Se o estilo é uma ampliação do gosto, e se ele opera uma estruturação da vida social, uma forma de organização e de administração, uma forma de pensá-lo do ponto de vista do indivíduo (estilo como unidade de preferências) e do ponto de vista coletivo (estilo como algo

que une as pessoas a partir de suas preferências), a reflexão sobre o gosto nos levará à lógica social, administrada, e à lógica individual, marcada pelo pensamento identitário.

Invariavelmente, o estilo e o gosto aparecem como uma forma de identidade e, ligados que estão à indústria cultural, revelam uma cumplicidade com a ordem existente.

3 CRÍTICA DO GOSTO E MAIORIDADE ESTÉTICA

A reflexão sobre a categoria do gosto, em sua acepção estética, é fundamental. Em torno dela uma série de problemas vêm à tona. Através dela, torna-se possível pensar como Adorno, ao mesmo tempo em que fez da arte e da experiência estética um espaço de resistência e crítica à razão instrumental, teve de lidar com o que há de mais específico à experiência estética: a experiência imediata. Exatamente ela, a imediatidade, a qual é tão afim ao positivismo – na esfera epistemológica – e às inúmeras outras formas de reificação, além de estar vinculada aos danos ocasionados pelo pensamento identitário.

Desse modo, espero mostrar como, por um lado, ela é instrumentalizada na indústria cultural e como, para manter a arte salvaguardada, Adorno teve que, de algum modo, conservá-la, uma vez que, sem essa dimensão mais imediata, espontânea, a arte tornar-se-ia semelhante à ciência, sem ser capaz de fazer o que esta faz – produzir conhecimento discursivo.
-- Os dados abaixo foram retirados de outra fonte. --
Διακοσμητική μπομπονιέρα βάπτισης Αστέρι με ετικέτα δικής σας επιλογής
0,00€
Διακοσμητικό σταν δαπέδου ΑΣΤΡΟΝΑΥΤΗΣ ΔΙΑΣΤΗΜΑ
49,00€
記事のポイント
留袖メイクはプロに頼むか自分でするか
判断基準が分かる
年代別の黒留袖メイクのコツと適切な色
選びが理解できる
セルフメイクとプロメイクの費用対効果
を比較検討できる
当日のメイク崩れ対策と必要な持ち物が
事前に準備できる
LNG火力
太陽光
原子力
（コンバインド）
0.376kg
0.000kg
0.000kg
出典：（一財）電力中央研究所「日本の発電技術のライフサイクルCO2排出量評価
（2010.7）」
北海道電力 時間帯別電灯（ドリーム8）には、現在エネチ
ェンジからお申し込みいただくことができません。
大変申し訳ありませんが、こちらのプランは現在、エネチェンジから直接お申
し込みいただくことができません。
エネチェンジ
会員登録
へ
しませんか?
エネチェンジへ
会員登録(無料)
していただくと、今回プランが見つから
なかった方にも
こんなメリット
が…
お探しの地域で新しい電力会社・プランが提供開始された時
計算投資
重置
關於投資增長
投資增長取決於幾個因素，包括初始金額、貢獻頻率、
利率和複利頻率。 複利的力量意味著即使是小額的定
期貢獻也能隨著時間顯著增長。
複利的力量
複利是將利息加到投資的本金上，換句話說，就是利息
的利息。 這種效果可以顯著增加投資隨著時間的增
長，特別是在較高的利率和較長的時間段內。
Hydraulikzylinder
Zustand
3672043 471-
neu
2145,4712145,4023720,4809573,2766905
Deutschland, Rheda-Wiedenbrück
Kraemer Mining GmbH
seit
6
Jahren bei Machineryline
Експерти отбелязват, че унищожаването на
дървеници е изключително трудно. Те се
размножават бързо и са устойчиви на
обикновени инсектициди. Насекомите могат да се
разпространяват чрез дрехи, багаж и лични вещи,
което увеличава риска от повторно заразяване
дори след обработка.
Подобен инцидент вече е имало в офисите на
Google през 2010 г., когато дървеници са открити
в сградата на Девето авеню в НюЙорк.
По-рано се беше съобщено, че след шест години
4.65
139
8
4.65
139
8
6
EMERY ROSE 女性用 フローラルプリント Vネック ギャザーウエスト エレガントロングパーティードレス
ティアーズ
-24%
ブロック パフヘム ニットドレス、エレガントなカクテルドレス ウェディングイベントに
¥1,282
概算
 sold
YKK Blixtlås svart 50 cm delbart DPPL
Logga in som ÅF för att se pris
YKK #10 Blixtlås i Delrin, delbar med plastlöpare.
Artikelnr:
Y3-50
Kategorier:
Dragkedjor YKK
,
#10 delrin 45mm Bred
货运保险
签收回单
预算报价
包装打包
A arte, que para Adorno (1970) é uma forma de conhecimento, não pode abrir mão desse momento – o imediato.

Assim, vamos, através da problematização do gosto – que é, em um de seus sentidos, a faculdade de julgar imediatamente o belo –, expor uma constelação de problemas.

Primeiro, apresentar a categoria do gosto e, a partir daí, expor e refletir sobre a posição da categoria do gosto na estética de Adorno, ao mesmo tempo em que, por outro lado, apontamos para sua posição em outras estéticas (Kant e Schiller) e na indústria cultural. Em um segundo momento, pensaremos a conexão existente entre <<gosto>> e <<jogo>>, estando este último ligado à ideia de que a arte está aquém e além da realidade, não visa ligar-se a ela, mas tornar-se uma esfera própria. Por fim, tematizaremos uma série de posições de Adorno com relação a aspectos históricos e sociais, nem sempre manifestos em sua estética.
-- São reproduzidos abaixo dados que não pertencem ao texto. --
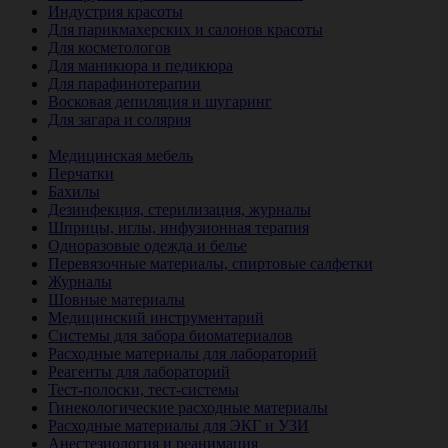
Индустрия красоты
Для парикмахерских и салонов красоты
Для косметологов
Для маникюра и педикюра
Для парафинотерапии
Восковая депиляция и шугаринг
Для загара и солярия
Ветеринария
Медицинская мебель
Перчатки
Бахилы
Дезинфекция, стерилизация, журналы
Шприцы, иглы, инфузионная терапия
Одноразовые одежда и белье
Перевязочные материалы, спиртовые салфетки
Журналы
Шовные материалы
Медицинский инструментарий
Системы для забора биоматериалов
Расходные материалы для лабораторий
Реагенты для лабораторий
Тест-полоски, тест-системы
Гинекологические расходные материалы
Расходные материалы для ЭКГ и УЗИ
Анестезиология и реанимация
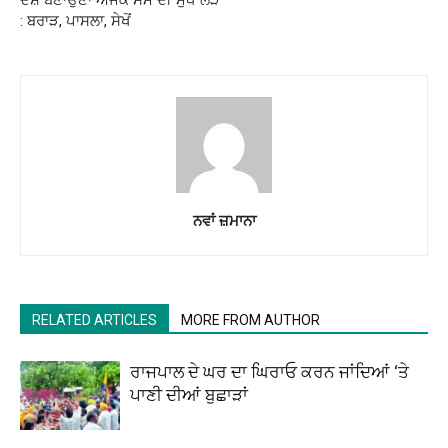
ਦੇਸ਼ ਬਣਾਉਣਾ ਅਜੋਕੇ ਸਮੇਂ ਦੀ ਮੁੱਖ ਲੋੜ
: ਬਰਾੜ, ਪਾਸਲਾ, ਸੇਖੋਂ
ਨਵਾਂ ਜ਼ਮਾਨਾ
RELATED ARTICLES
MORE FROM AUTHOR
ਰਾਜਪਾਲ ਦੇ ਘਰ ਦਾ ਘਿਰਾਓ ਕਰਨ ਜਾਂਦਿਆਂ ‘ਤੇ
ਪਾਣੀ ਦੀਆਂ ਬੁਛਾੜਾਂ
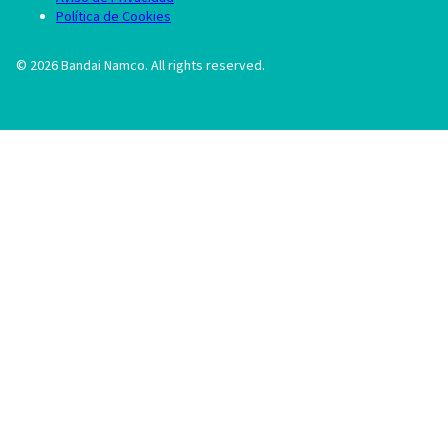
Política de Cookies
©
2026
Bandai Namco. All rights reserved.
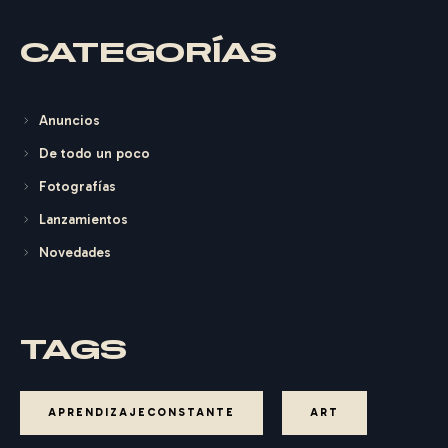
CATEGORÍAS
Anuncios
De todo un poco
Fotografías
Lanzamientos
Novedades
TAGS
APRENDIZAJECONSTANTE
ART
Nessa tematização, insere-se tanto a questão da regressão da subjetividade quanto a antiga oposição existente entre o modo de conhecimento dialético e tudo aquilo que é pressuposto e proposto pelo positivismo. Nesta última proposta, para muitos, é bastante conhecida a posição entre Adorno, e a Escola de Frankfurt de um modo geral, e o positivismo. Entretanto, aqui tem-se um objetivo diferente da exposição desse debate. Quer-se mostrar como esta oposição – entre dialética e positivismo – reaparece na dimensão estética, de modo direto ou sublimado, estabelecendo uma distinção, segundo a perspectiva de Adorno, entre a arte, como lugar privilegiado para a persistência da dialética (parafraseando Jameson), e a indústria cultural, como modelo cultural do positivismo.